How to detect if any Chinese character in Elixir string?

Hello Elixir,

Say have a sentence or article , How to detect that are Chinese characters in it? If can, how to extract them.

Pretty new to Elixir, may improve the question later on.

Thanks,
Ajax

The easiest way nowadays is usually, regardless of language, a Regex matcher on a character class, something like: {Han}

However, erlangs regex engine, from my quick test just now, does not support character classes (boo), so the manual way: [\x{4e00}-\x{9fa5}]

Make sure to enable the unicode setting in your regex matcher too!

So something like this:

iex> matcher = ~r/[\x{4e00}-\x{9fa5}]/u
iex> test_string = "This has a chinese characters here: 你好"
iex> results = Regex.scan(matcher, test_string)

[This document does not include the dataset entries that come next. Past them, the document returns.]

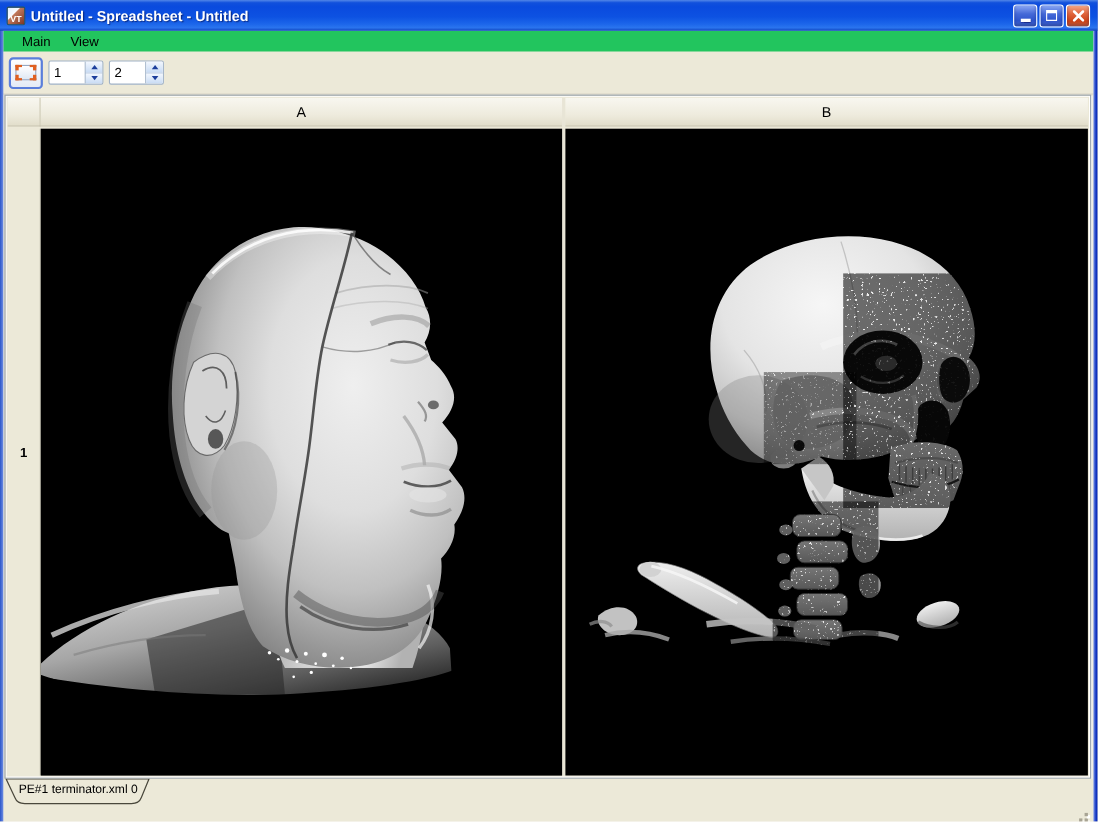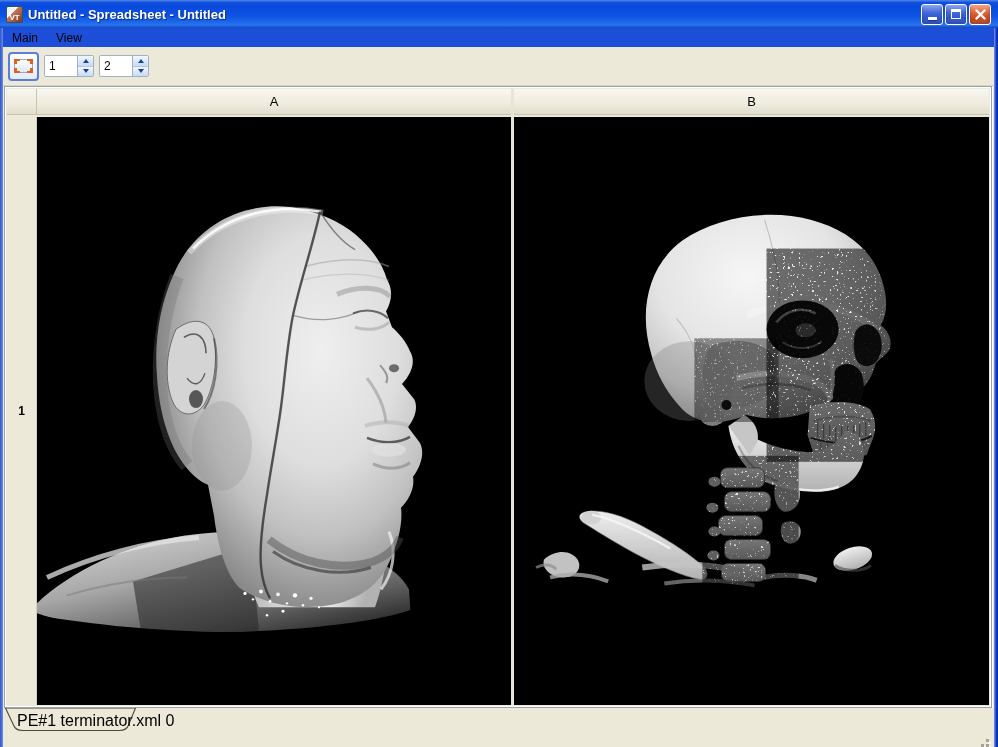"Main" .menubar { background: #1d4ed8 -> #22c55e; padding-left: 0 -> 8px }
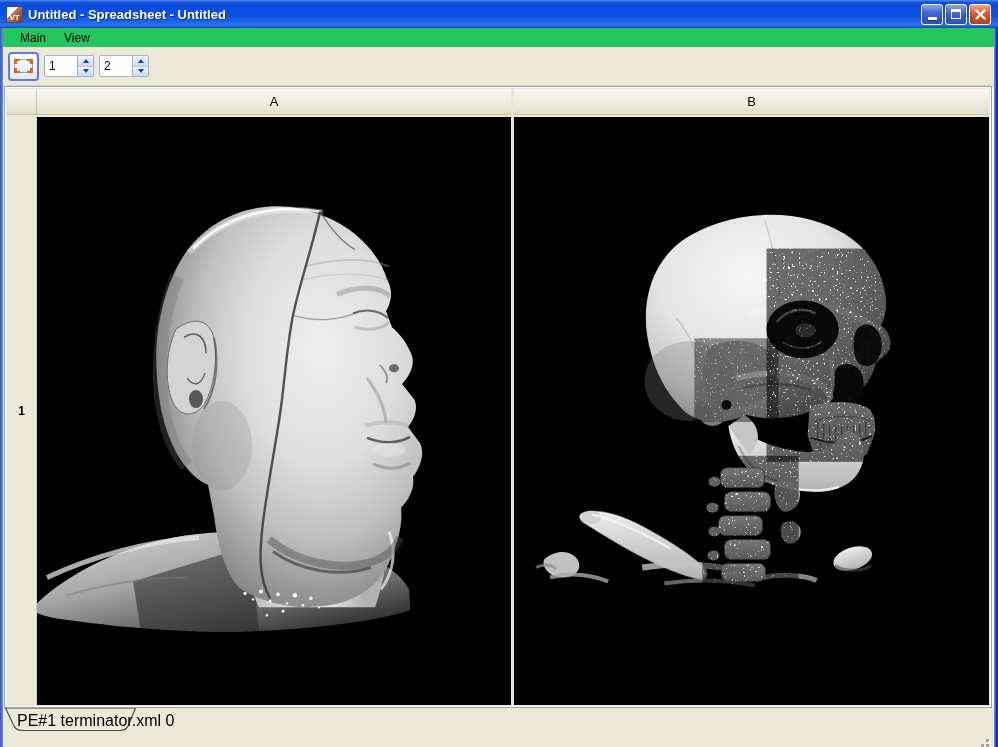"PE#1 terminator.xml 0" .tab-label { font-size: 16px -> 11px }
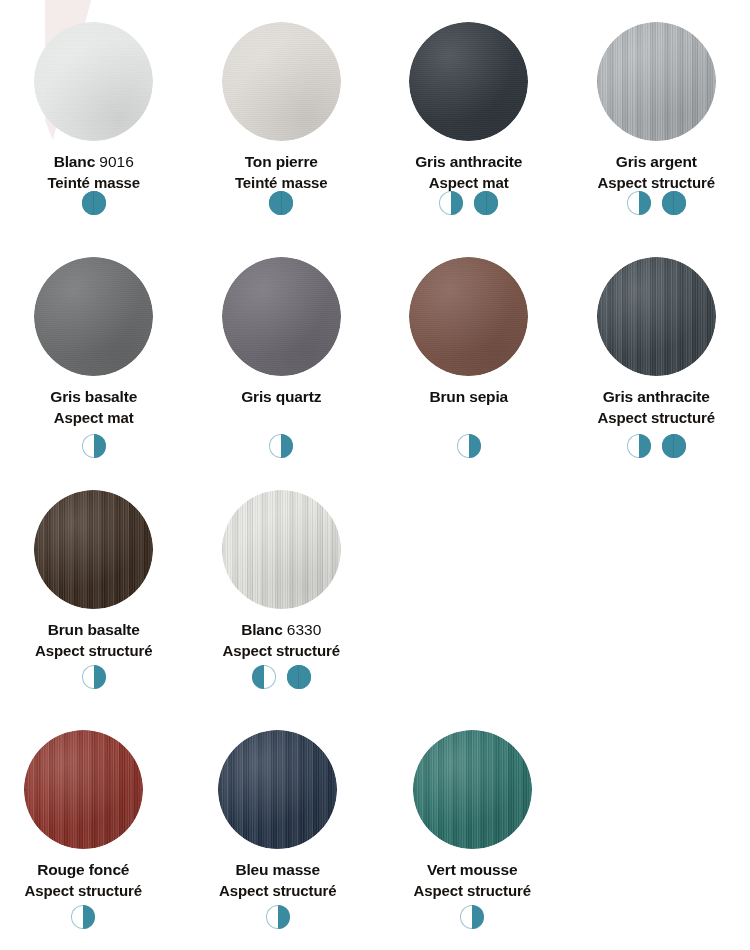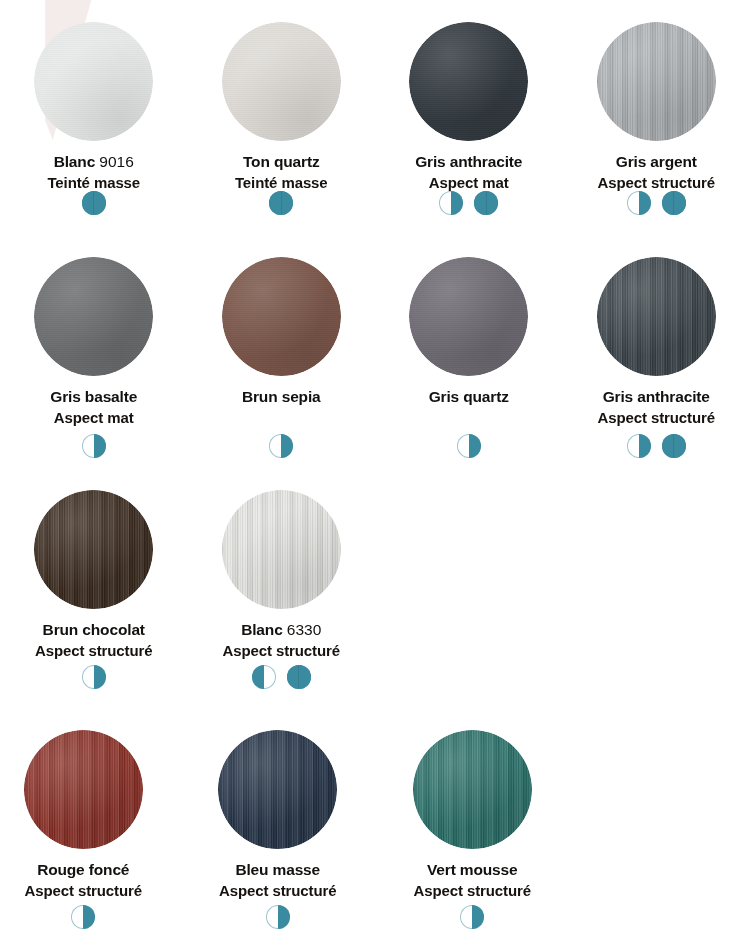"Ton quartz" div.name { text: quartz -> pierre }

Where results would be an array of arrays of matches. Sadly I am on windows here right now and my terminal does not have utf-8 capabilities so I cannot test that my code is precisely correct. Hopefully someone else can correct it if not. :slight_smile:

5 Likes

It’s correct and the result is

iex(3)> results = Regex.scan(matcher, test_string)
[["你"], ["好"]]
3 Likes

Awesome.

And you can change ~r/[\x{4e00}-\x{9fa5}]/u into ~r/[\x{4e00}-\x{9fa5}]+/u if you want to capture ranges of characters instead of just individual characters too. :slight_smile:

1 Like

Thank you very much OvermindDL1, and thank you taiansu for testing as well.